##### Information #####
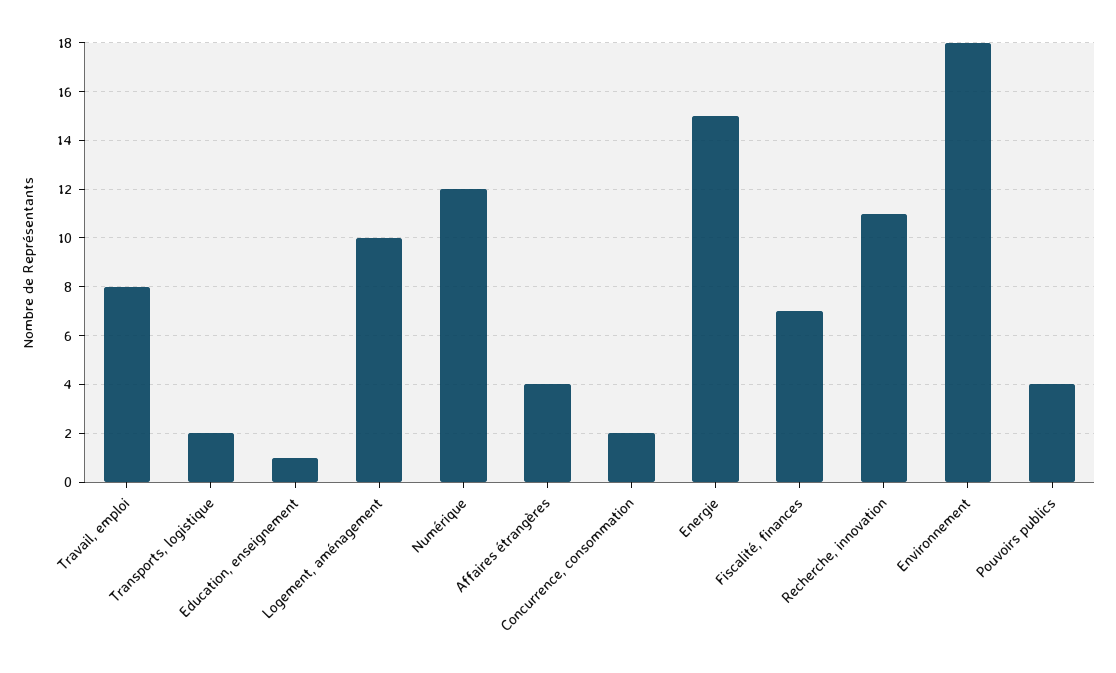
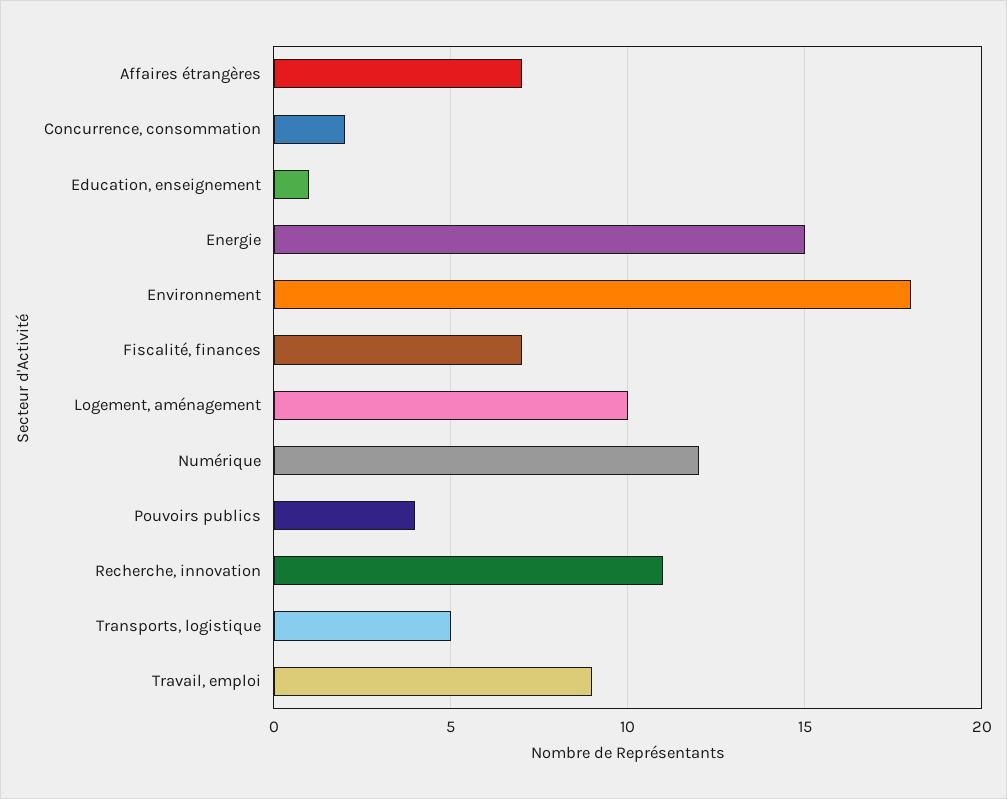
  {
-   "Travail, emploi": 8,
+   "Travail, emploi": 9,
-   "Transports, logistique": 2,
+   "Transports, logistique": 5,
    "Education, enseignement": 1,
    "Logement, aménagement": 10,
    "Numérique": 12,
-   "Affaires étrangères": 4,
+   "Affaires étrangères": 7,
    "Concurrence, consommation": 2,
    "Energie": 15,
    "Fiscalité, finances": 7,
    "Recherche, innovation": 11,
    "Environnement": 18,
    "Pouvoirs publics": 4
  }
#####
• _Task item_:
Take every entry and repeat it verbatim, minus the pictures.

• _Result_:
  {
-   "Travail, emploi": 8,
+   "Travail, emploi": 9,
-   "Transports, logistique": 2,
+   "Transports, logistique": 5,
    "Education, enseignement": 1,
    "Logement, aménagement": 10,
    "Numérique": 12,
-   "Affaires étrangères": 4,
+   "Affaires étrangères": 7,
    "Concurrence, consommation": 2,
    "Energie": 15,
    "Fiscalité, finances": 7,
    "Recherche, innovation": 11,
    "Environnement": 18,
    "Pouvoirs publics": 4
  }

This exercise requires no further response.